I ran down the list of names and faces of my husband’s younger brother and sister, their spouses and partners and children, and my stepchildren’s spouses and partners, and even my husband’s ex-wife and her husband, whom we see at family events.

“Yes. One perfect, divine, and blissfully blind person. Our new little grandson, who hasn’t been poisoned with the stepmother thing. And here’s the crazy multiple personality part of it. Before he was born I wanted to know what my relationship with him was going to be. I asked my husband if I’d be allowed to be a grandmother, without being a threat to his biological grandmother. Would his mother allow that? Without worrying about offending her mother? I wanted to know if I would be free to be a legitimate part of his life, or if I would be sitting on the bleachers watching everyone else play ball with him.
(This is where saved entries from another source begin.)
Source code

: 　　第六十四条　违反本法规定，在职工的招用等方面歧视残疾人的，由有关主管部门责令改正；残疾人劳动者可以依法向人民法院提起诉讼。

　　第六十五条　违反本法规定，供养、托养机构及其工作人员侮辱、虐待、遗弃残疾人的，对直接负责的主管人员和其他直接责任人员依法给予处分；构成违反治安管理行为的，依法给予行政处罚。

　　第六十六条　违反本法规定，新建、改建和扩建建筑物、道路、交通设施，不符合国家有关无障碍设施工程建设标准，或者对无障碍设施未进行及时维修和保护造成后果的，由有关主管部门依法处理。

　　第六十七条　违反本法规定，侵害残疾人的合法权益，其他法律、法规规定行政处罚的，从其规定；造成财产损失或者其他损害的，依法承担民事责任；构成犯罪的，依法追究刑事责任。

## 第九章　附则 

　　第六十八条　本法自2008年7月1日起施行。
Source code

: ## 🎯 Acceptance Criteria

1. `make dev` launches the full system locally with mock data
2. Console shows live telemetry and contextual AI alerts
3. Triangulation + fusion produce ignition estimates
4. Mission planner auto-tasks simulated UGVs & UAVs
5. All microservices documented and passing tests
Sadly, I too, have been infected with the Thou Shalt Be A Good Stepmother virus. It’s impossible not to be. Having a choice matters.”

“So…are you a part of his life?” Hartley asked.

“I’m called Nanna G,” I said.

“That’s sweet. You have a name,” Hartley said.

“I have a name,” I said. “And I Shall Be a Good Step Grandmother.”

“So…you’re okay with being a Step Grandmother?”

“That’s a question?”

We stared at one another, two grins pulling up the corners of our mouths.

NOTE: “Woman, Writer, Designer, Wife, Stepmother” is a remembered conversation with Hartley Waltman, who has read and approved its publication. Hartley has kindly provided accompanying illustrations, for which I am grateful.